TEXT SHOWN
● ● ●

Based on the research aim outlined in the previous subsection, the research objectives that the present study will seek to achieve are as listed below:
o To undertake an investigation into the four main sources of renewable energy; these include Solar Energy, Wind, Biomass and Geothermal energy.
o To gain an understanding of the history and development of these energies is needed to fully understand the extent to which the United Kingdom can rely on them in the future.
o An analysis of the benefits and disadvantages of each particular type of renewable energy
o To explore how well the government is backing renewable energy with incentives
o To examine the financial implications – to gain an insight to how much renewable energy will cost in installation, what grants are available?
o To examine design implications – installation of renewable sources, aesthetic, dimensional requirements.
There are particular research questions that will need to be addressed when attempting to analyse possible future energy alternatives. These include:
* How significant is the extent of cost when attempting to replace non-renewable energies with the more environmentally friendly types?
* How far does the government wish to develop all four types of energy? Do they have a particular idea as the market share that each one should ideally hold on providing energy to the United Kingdom?
* What can history tell the research about the likelihood that these renewable energy methods will succeed over a longer period?
* Can (and will) these renewable energies ever fully replace the non-renewable energies that the United Kingdom (and globally) has relied heavily and dependently upon since the beginning of the Industrial Revolution?
The research will attempt to address these questions and objectives whilst trying to meet the aim of the entire project; identifying successful long term strategies to replace dwindling non-renewable energy sources with abundant renewable sources while still enabling the United Kingdom to grow and hold its position of relative power and influence on a global scale.
Ever since the realisation that non-renewable energy sources (coal, oil and natural gas) are exactly as the description suggests, and that the level of these are reducing rapidly due to the global appetite for energy consumption in the continuing race for power, influence and development, it has been apparent that renewable energy sources would have to be developed to enable this global growth to continue. The United Kingdom, whilst overtaken in recent years by countries such as the United States and China in terms of energy consumption, has had a history intertwined with this notion. The Industrial Revolution, beginning in the United Kingdom in the 18th Century, acted as a catalyst for the rapid consumption of a large proportion of the world’s traditional, non-renewable energy sources. This has led to the necessity of developing renewable energy forms to supplement these more traditional energy types, with the aim to take over the burden of energy supply in the future.

● ● ●

ENTRIES SHOWN
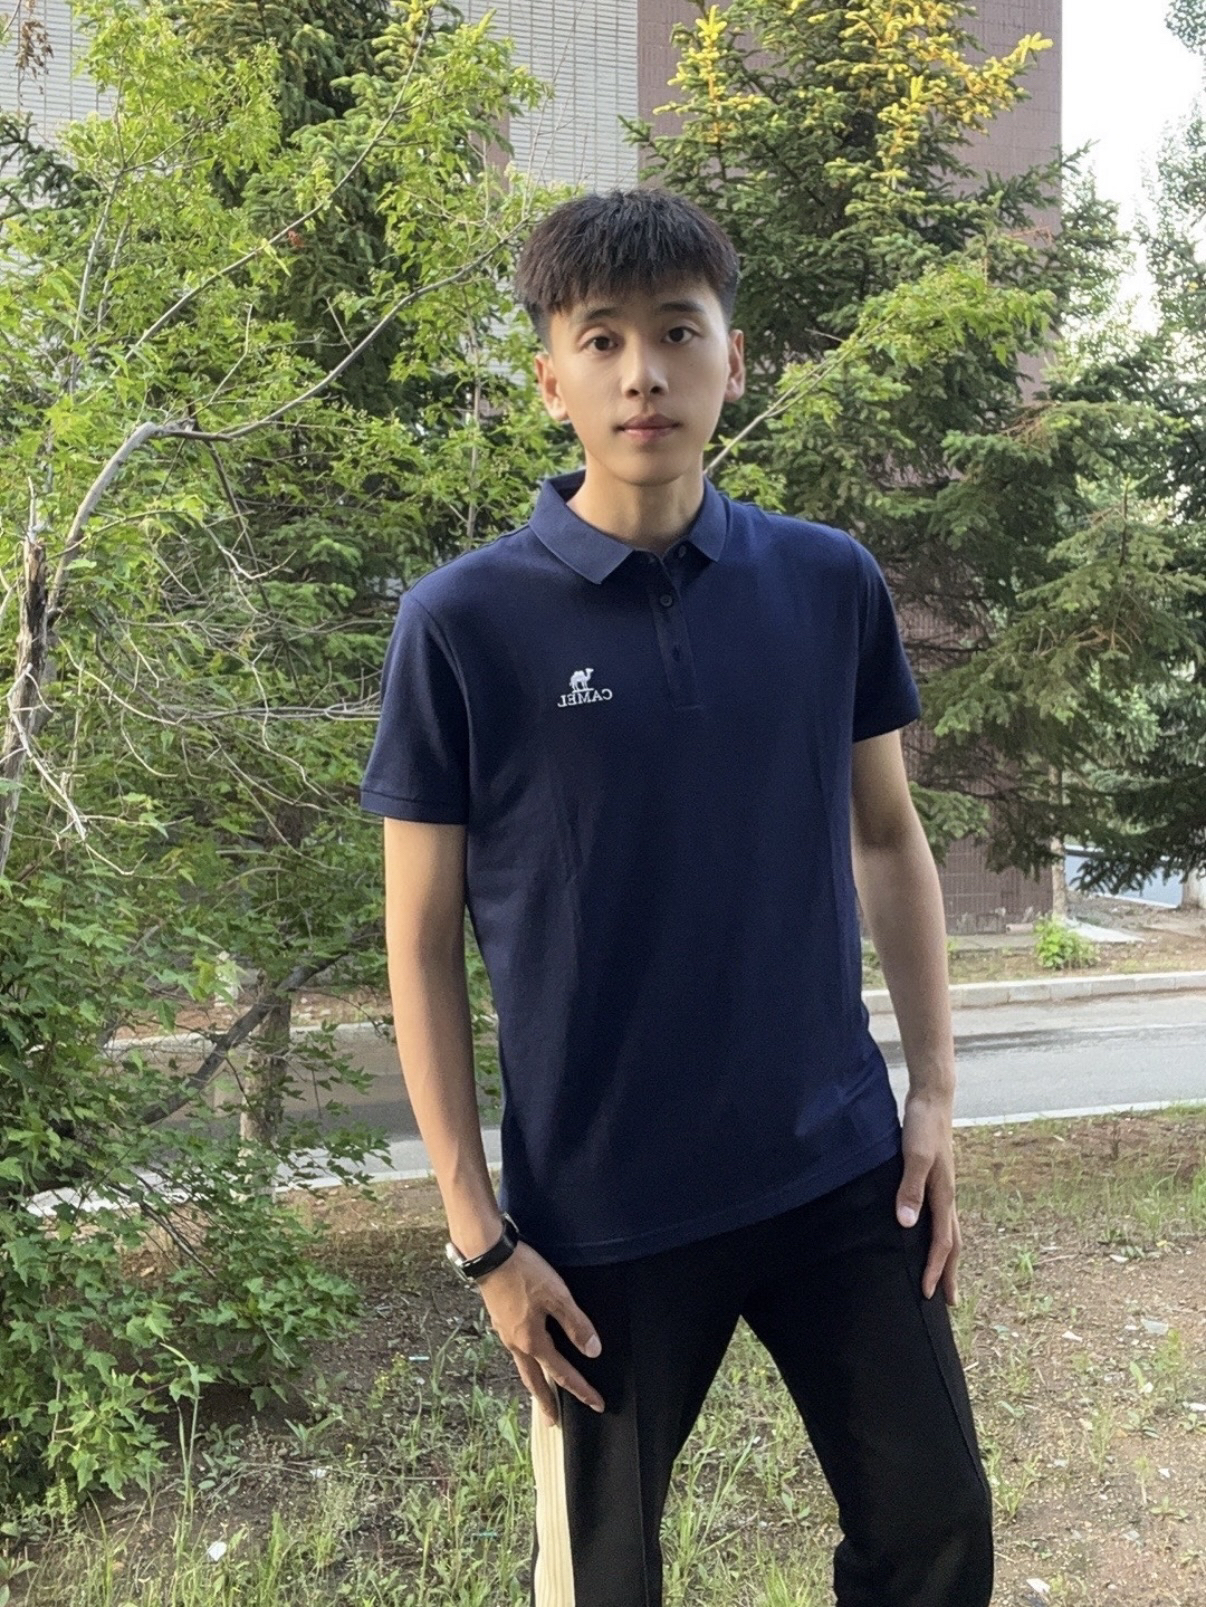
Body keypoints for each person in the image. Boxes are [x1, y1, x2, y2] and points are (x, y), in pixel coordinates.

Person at [359, 186, 993, 1607]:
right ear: (552, 380)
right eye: (601, 340)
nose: (641, 372)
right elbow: (418, 942)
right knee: (601, 1582)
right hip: (600, 1218)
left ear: (732, 359)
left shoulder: (826, 582)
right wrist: (480, 1238)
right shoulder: (460, 626)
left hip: (838, 1170)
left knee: (937, 1530)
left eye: (676, 332)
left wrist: (935, 1098)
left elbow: (889, 840)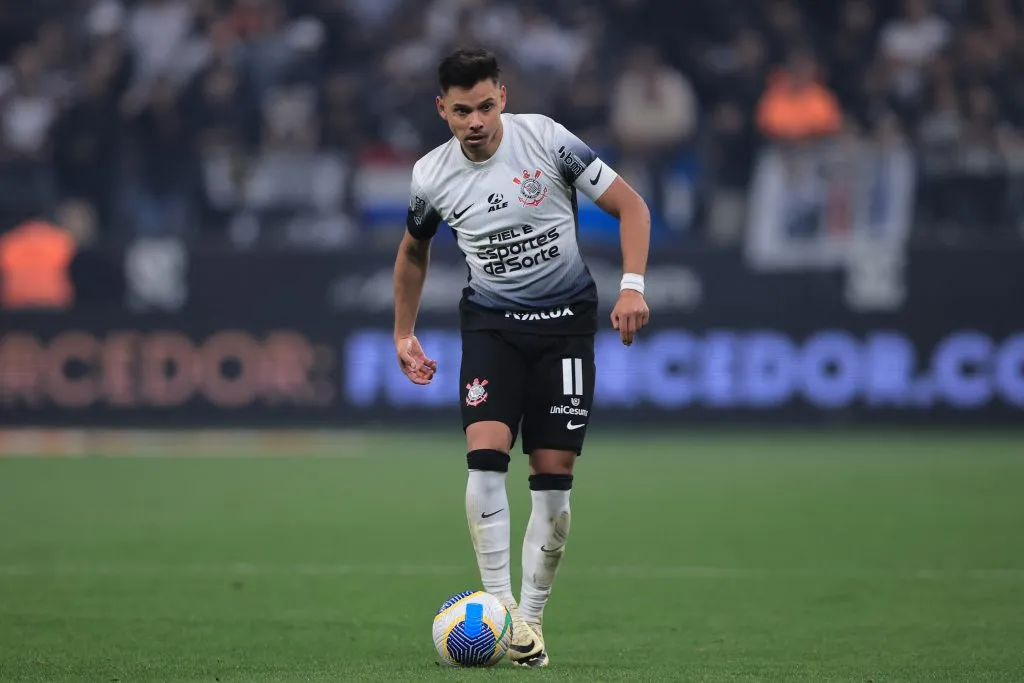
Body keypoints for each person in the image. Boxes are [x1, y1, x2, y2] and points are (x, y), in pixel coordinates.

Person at [392, 47, 650, 667]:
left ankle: (530, 620)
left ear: (501, 98)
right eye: (461, 111)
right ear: (442, 111)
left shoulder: (548, 141)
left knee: (553, 489)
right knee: (484, 460)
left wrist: (633, 285)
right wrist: (404, 332)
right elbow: (413, 252)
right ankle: (502, 609)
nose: (475, 121)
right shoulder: (431, 176)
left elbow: (630, 206)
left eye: (485, 106)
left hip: (564, 328)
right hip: (491, 327)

● ● ●

TASKS TO PERFORM
**A)** Answer these questions from the text on renewable energy:
(i) Which four main sources of renewable energy does the study plan to investigate?
(ii) Which three non-renewable energy sources does the text name?
(iii) In which century did the Industrial Revolution begin in the United Kingdom?
**B)** According to the renewable energy text, why has it been apparent that renewable energy sources would have to be developed?
Rely on the text alone, not the data.

ANSWERS PROVIDED
**A)**
(i) Solar energy, wind, biomass and geothermal energy.
(ii) Coal, oil and natural gas.
(iii) The 18th century.

**B)** Non-renewable sources such as coal, oil and natural gas are running down rapidly. This is because of the global appetite for energy in the continuing race for power, influence and development. Renewable sources therefore have to be developed so that this global growth can continue.